▶ _ASSIGNMENT_
Rewrite the text of every entry below with each "OASIS" swapped for "AURA", changing nothing else, and omit the pictures.

▶ _LISTED RECORDS_
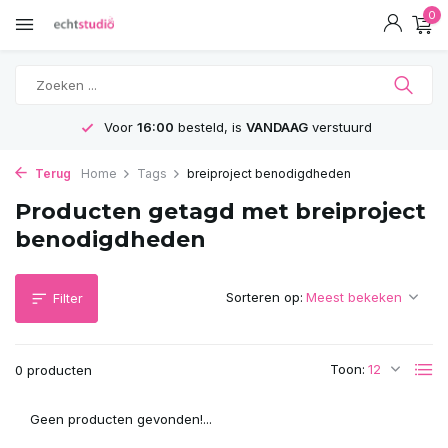
0
Voor
16:00
besteld, is
VANDAAG
verstuurd
Terug
Home
Tags
breiproject benodigdheden
Producten getagd met breiproject
benodigdheden
Sorteren op:
Filter
Toon:
0 producten
Geen producten gevonden!...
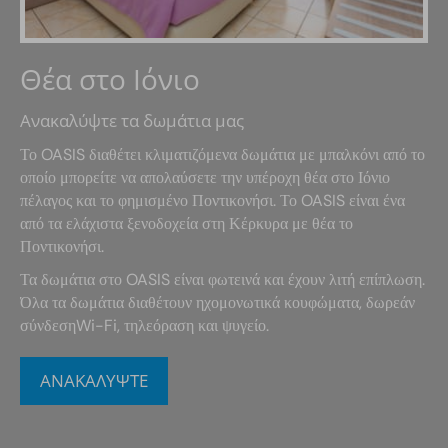
Θέα στο Ιόνιο
Ανακαλύψτε τα δωμάτια μας
Το OASIS διαθέτει κλιματιζόμενα δωμάτια με μπαλκόνι από το
οποίο μπορείτε να απολαύσετε την υπέροχη θέα στο Ιόνιο
πέλαγος και το φημισμένο Ποντικονήσι. Το OASIS είναι ένα
από τα ελάχιστα ξενοδοχεία στη Κέρκυρα με θέα το
Ποντικονήσι.
Τα δωμάτια στο OASIS είναι φωτεινά και έχουν λιτή επίπλωση.
Όλα τα δωμάτια διαθέτουν ηχομονωτικά κουφώματα, δωρεάν
σύνδεσηWi-Fi, τηλεόραση και ψυγείο.
ΑΝΑΚΑΛΥΨΤΕ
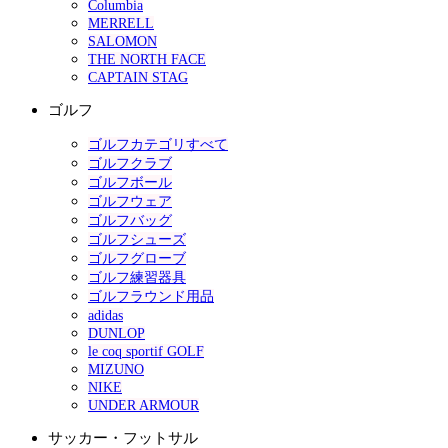
Columbia
MERRELL
SALOMON
THE NORTH FACE
CAPTAIN STAG
ゴルフ
ゴルフカテゴリすべて
ゴルフクラブ
ゴルフボール
ゴルフウェア
ゴルフバッグ
ゴルフシューズ
ゴルフグローブ
ゴルフ練習器具
ゴルフラウンド用品
adidas
DUNLOP
le coq sportif GOLF
MIZUNO
NIKE
UNDER ARMOUR
サッカー・フットサル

▶ _EXERCISE SOLUTION_
0
Voor
16:00
besteld, is
VANDAAG
verstuurd
Terug
Home
Tags
breiproject benodigdheden
Producten getagd met breiproject
benodigdheden
Sorteren op:
Filter
Toon:
0 producten
Geen producten gevonden!...
Θέα στο Ιόνιο
Ανακαλύψτε τα δωμάτια μας
Το AURA διαθέτει κλιματιζόμενα δωμάτια με μπαλκόνι από το
οποίο μπορείτε να απολαύσετε την υπέροχη θέα στο Ιόνιο
πέλαγος και το φημισμένο Ποντικονήσι. Το AURA είναι ένα
από τα ελάχιστα ξενοδοχεία στη Κέρκυρα με θέα το
Ποντικονήσι.
Τα δωμάτια στο AURA είναι φωτεινά και έχουν λιτή επίπλωση.
Όλα τα δωμάτια διαθέτουν ηχομονωτικά κουφώματα, δωρεάν
σύνδεσηWi-Fi, τηλεόραση και ψυγείο.
ΑΝΑΚΑΛΥΨΤΕ
Columbia
MERRELL
SALOMON
THE NORTH FACE
CAPTAIN STAG
ゴルフ
ゴルフカテゴリすべて
ゴルフクラブ
ゴルフボール
ゴルフウェア
ゴルフバッグ
ゴルフシューズ
ゴルフグローブ
ゴルフ練習器具
ゴルフラウンド用品
adidas
DUNLOP
le coq sportif GOLF
MIZUNO
NIKE
UNDER ARMOUR
サッカー・フットサル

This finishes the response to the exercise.